Facebook designs its profiles with DHTML (dynamic hypertext markup language), allowing individual sections of a website or profile to be changed according to user desire - this permits people to alter their profile, change their settings and pictures, and so on. Third-party applications also permit videos to be shared, games to be played, and more - the open Facebook API (application programming interface) allows third party companies to affect the settings of Facebook. All in all, The Social Network stands tall as one of the best films of 2010, a spectacular drama that is typical of Fincher's greatness, and an interesting examination of the origins of Facebook.
Julie & Julia / dir. Nora Ephron
A mixture of a loose biopic of Julia Child's early culinary career and the attempts of a young woman working through her famous cookbook in a year. The primary vehicle for Amy Adams' storyline is the blog she creates to go through Julia Childs' cookbook (and the real-life blog's popularity was the thing that led to the creation of the movie). Basically, she would make a new detailed post every day, describing her cooking process and how it went. This film shows the advantages of blog posting; it allows for a serialized, follow-able and marketable way for regular people to publish their material, whether it is just their thoughts or their own personal cookbook/diary. Formats like WordPress, Java, HTML and CSS are most often used to create blogs, and RSS feeds are created to allow people to follow new blog entries on aggregate sites and programs like the now-defunct Google Reader.

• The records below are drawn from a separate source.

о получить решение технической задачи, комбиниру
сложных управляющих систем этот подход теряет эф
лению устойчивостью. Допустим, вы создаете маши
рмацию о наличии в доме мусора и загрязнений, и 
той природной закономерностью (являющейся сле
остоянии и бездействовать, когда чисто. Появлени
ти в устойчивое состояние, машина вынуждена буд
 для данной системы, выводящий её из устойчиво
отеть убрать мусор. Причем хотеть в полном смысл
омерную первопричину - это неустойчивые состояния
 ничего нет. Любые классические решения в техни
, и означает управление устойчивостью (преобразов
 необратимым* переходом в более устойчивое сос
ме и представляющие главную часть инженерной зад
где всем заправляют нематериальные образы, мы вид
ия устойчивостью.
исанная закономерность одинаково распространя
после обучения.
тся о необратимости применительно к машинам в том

In the film, the blog takes off because of its universal appeal to people who do not have a lot of experience with cooking, and who want it to be tied in with a more personal element (which is what blogs provide - a more direct connection with the author of the material). This deals directly with the concept of interlinking, in which bloggers look at other blogs and blog about those; this allows for a website or blog to go viral, as more and more people become exposed to it through this expanding network of visitors. In essence, Julia & Julia presents the advantages of the blog format; Julie's blog offers a personal diary and a detailed cookbook one can access at any time, with a relatable author behind it.